I truly felt the advancement of this new technology when I used it. During my experience with the new Meta Quest 3, I was fully mesmerized by the new world I was within. I thought I would be able to easily distinguish between the real and virtual world, but as soon as I put on the headset, I became fully immersed. Sensory information from reality seemed to disappear into the background and the bombardment of virtual information just took over. The line between reality and virtual reality completely faded and I became hyper fixated on fully experiencing the new world I had been transported into.
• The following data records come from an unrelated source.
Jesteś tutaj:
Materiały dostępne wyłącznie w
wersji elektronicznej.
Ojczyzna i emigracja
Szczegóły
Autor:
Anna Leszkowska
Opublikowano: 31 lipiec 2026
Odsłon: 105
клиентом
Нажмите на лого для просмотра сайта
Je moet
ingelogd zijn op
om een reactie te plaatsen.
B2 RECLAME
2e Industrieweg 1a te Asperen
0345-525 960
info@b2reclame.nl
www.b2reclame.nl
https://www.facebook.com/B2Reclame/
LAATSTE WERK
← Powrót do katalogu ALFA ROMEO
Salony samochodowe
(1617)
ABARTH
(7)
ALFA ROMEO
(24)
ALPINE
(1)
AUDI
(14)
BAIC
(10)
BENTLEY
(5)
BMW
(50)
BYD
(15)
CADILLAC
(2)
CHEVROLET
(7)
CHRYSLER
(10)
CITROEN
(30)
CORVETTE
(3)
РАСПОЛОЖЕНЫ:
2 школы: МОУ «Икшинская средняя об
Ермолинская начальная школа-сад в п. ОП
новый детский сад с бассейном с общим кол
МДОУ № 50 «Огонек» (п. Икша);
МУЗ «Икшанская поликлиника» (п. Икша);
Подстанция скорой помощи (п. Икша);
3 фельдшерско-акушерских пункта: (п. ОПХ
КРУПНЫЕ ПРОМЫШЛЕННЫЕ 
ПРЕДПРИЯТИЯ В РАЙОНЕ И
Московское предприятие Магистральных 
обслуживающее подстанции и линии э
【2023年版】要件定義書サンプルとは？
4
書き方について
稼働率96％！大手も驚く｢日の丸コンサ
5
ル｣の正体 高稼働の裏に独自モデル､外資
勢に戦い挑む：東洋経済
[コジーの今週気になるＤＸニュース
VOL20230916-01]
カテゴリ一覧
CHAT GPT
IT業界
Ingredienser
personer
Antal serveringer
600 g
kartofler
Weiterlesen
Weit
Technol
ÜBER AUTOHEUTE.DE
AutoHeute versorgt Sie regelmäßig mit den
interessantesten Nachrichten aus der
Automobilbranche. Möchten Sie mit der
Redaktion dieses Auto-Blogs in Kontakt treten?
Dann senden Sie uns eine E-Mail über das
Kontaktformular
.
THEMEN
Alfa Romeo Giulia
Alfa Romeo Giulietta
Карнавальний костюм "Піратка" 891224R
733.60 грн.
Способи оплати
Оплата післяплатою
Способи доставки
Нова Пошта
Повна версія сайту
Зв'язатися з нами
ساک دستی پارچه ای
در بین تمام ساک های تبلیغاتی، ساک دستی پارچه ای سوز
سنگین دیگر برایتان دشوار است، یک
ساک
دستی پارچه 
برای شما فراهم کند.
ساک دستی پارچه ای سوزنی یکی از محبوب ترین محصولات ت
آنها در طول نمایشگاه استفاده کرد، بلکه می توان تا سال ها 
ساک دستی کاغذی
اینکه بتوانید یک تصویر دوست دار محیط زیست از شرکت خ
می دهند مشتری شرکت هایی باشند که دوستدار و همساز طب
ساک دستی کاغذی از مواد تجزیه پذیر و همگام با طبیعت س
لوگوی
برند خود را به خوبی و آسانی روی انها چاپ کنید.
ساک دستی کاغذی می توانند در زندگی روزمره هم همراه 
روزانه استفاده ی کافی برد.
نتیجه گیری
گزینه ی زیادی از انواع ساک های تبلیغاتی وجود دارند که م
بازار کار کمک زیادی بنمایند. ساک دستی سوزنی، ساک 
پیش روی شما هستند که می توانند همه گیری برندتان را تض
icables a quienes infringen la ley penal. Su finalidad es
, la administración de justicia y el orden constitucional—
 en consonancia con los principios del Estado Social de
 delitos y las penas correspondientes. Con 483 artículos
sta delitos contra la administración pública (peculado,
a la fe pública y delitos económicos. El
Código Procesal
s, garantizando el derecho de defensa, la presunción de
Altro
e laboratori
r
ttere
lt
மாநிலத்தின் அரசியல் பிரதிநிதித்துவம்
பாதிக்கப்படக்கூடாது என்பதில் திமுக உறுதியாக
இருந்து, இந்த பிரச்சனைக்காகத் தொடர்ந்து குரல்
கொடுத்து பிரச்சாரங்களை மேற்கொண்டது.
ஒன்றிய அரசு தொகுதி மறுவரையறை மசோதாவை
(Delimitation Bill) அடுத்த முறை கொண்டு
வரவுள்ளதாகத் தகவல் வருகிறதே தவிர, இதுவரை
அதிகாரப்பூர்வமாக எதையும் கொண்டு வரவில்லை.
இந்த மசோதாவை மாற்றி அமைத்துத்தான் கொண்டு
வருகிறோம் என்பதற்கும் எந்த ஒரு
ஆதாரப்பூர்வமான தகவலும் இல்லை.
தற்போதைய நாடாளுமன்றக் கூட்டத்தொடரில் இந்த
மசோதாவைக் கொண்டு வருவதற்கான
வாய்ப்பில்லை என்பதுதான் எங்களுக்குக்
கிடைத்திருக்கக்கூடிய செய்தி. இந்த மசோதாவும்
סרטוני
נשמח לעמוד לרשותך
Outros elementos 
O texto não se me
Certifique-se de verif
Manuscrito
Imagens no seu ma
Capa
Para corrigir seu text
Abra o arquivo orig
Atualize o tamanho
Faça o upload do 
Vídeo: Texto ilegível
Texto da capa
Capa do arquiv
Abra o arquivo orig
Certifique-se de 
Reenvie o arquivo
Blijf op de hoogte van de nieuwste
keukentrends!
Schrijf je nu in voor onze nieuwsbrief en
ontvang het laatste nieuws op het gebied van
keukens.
For example, I almost fell over when I tried Richie’s Plank Experience. I never thought I’d admit that in writing, but it really shows how virtual reality can be physically dangerous. I was so locked into a virtual world that I almost fell over in real life. I was so out of touch with reality that I put my body in danger. And the craziest part is that when I almost fell over, I really felt like I was about to fall off the virtual building in the game. My palms instantly became sweaty and I felt that sinking feeling in my stomach. How could a virtual experience have such real physical effects? That was just my first time playing a virtual reality game. I’m sure other virtual reality experiences could have much worse consequences.

Meta Quest 3 VR headset.
Meta Quest 3

Later in my experience using virtual reality, I completely lost track of time. Although the home screen showed a digital clock on the virtual dock that would follow my head around every time I turned, once I was in the virtual world it was like time no longer existed. Almost all of the programs I used with the Meta Quest 3 lacked any sort of clock or time feature. This made it very easy to let go of my connection to the physical world. The only thing holding me back was that my neck started to get tired after some time and my face was getting a bit sweaty, but I didn't care and persisted using the technology anyway. I was not prepared for the side effects of this. Immediately after removing the headset, I experienced eye strain and had a headache that lasted the entire day.

Now imagine if virtual reality became part of everyone’s day-to-day life. If people are forced to use virtual reality for work, it can lead to new levels of overworking and stress. Tristan Bove writes, “Employees’ anxiety over their job also increased by 19% when working in the metaverse, while their perception of their workload grew by 35% relative to the week spent in a physical office” in Yahoo! Finance. Clearly the side effects of virtual reality become even worse when not in an entertainment setting. Although one may imagine that a virtual workload would probably be less stressful, think about it this way: if you are doing virtual work, where is the accomplishment of getting that work done? When you do work, an important part of the process is feeling the dopamine hit of completing the work. When the stack of papers you’re reading isn’t even really there, this dopamine hit is nonexistent. There’s no physical feedback of you putting the pen down after a hard day of work. In a virtual workspace, it may feel like the work you are doing is pointless and this could lead to feeling unsatisfied with your job. If virtual reality just creates a false sense of productivity bundled with several health issues, without enhancing the quality or quantity of one’s work, what is the point? It is only detrimental to our work, but more importantly our health. In a world where toxic work culture and mental health problems because of it are on a rise, introducing virtual reality technology into our lives could only exacerbate these issues. 

Although for now, it seems like virtual reality is a fun and exciting new technology that can improve our entertainment, people must remember the harmful side effects of this new technology. Tools can be powerful if used in the correct way, but they can also be just as deadly. We have to make sure we don’t fall off the plank when it comes to virtual reality.